Пару лет назад я пытался организовать рай для дайверов на одном из маленьких независимых архипелагов Полинезии. Чтобы наладить контакт с местными властями, я привез туда два громадных ящика одноразовых шприцов, на дефицит которых мне намекнули в переписке. С моим проектом ничего не получалось, но перед отлетом местный министр здравоохранения и туризма надел мне на шею бусы из ракушек, переливавшихся всеми цветами радуги. Устроившись в салоне первого класса, я, естественно, сунул ожерелье в сумку, а дома повесил его на гвоздик в прихожей. Ракушки стали быстро собирать пыль, и Джессика убрала их в какую-то коробку. Так вот, из последующей переписки с представителями полинезийского суверенного государства стало ясно, что эти бусы — высший знак отличия, который местные граждане могли получить в конце деятельной и полной самоотречения жизни во благо отечества. Это к вопросу о фетишах и символах.

Эсквайр уже разлил виски по стаканам — он помнил, что я пил виски чистым, а себе добавил минералки.

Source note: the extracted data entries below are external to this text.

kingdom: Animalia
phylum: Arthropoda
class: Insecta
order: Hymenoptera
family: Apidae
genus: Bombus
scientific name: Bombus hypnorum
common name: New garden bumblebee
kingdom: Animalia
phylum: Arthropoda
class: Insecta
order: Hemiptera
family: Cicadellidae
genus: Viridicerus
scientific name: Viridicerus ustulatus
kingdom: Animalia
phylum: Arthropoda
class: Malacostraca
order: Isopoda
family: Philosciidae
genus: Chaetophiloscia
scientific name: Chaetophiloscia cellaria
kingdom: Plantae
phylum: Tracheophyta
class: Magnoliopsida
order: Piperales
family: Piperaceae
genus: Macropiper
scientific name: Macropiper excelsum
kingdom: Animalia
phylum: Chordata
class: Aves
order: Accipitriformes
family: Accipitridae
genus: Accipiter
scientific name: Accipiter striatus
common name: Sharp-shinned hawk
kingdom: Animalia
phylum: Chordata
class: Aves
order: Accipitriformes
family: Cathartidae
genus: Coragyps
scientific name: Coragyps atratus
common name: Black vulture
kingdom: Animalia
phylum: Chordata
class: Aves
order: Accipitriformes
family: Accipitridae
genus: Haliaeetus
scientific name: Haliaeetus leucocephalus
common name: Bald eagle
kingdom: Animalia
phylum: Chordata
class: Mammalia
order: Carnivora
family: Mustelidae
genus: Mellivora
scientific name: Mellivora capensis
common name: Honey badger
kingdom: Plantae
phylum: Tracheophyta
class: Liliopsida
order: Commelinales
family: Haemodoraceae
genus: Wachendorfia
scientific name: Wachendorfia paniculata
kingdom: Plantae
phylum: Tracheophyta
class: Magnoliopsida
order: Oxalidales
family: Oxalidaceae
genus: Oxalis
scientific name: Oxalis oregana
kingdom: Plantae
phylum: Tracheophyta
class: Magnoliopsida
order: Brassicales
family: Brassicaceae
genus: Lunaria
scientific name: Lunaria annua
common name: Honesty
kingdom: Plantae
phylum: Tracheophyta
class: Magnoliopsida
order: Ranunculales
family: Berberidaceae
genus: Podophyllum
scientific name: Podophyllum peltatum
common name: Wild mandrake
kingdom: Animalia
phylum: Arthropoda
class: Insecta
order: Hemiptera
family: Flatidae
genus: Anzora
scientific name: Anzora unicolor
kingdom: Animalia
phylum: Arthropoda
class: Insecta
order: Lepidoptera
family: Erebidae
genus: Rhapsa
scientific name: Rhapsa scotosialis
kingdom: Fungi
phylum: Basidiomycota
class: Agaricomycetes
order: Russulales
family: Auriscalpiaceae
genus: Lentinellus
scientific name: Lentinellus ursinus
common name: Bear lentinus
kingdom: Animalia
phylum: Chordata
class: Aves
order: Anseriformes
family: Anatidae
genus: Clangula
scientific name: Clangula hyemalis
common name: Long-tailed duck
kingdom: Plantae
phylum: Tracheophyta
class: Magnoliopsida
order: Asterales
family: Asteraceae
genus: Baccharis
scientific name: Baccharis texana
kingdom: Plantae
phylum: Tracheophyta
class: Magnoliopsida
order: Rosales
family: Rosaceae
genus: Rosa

— Извини, что награду тебе вручают не в Кремле, — сказал он в качестве поздравления.

— Переживу.

Мы чокнулись и выпили. Большинство людей хорошее виски как-то смакуют, причмокивают. Бородавочник же просто налил глоток жидкости в соответствующую полость в своем теле и захлопнул губы. Они у него были такие тонкие и сжимались так плотно, что их, собственно, и видно-то не было. На лице моего начальника рот занимал не больше места, чем одна из глубоких морщин на его высоком лбу интеллектуала. Даже меньше — морщины все же длиннее.

— Ты, наверное, задаешься вопросом, зачем я тебя сдернул, да еще так надолго? — спросил Эсквайр.

Я внимательно посмотрел на него. Тот ли это момент, которого я давно жду, чтобы наконец выложить все начистоту? Но разве с Бородавочником можно поговорить по-человечески? Это же хитроумнейшая и сложнейшая шифровальная машина, где любая информация теряла первоначальный вид, многократно перекодировалась и возвращалась в виде, в котором прочитать ее было уже невозможно. Да и выражение лица моего куратора выдавало крайнее нежелание впускать в себя чужие проблемы и сомнения. Я уже говорил, у него как будто к верхней губе был навечно прилеплен кусочек говна, который он был обречен нюхать. Нет, этот блестящий знаток людей в качестве исповедника карьеры бы не сделал. Потому я молчал. Молчал и Бородавочник.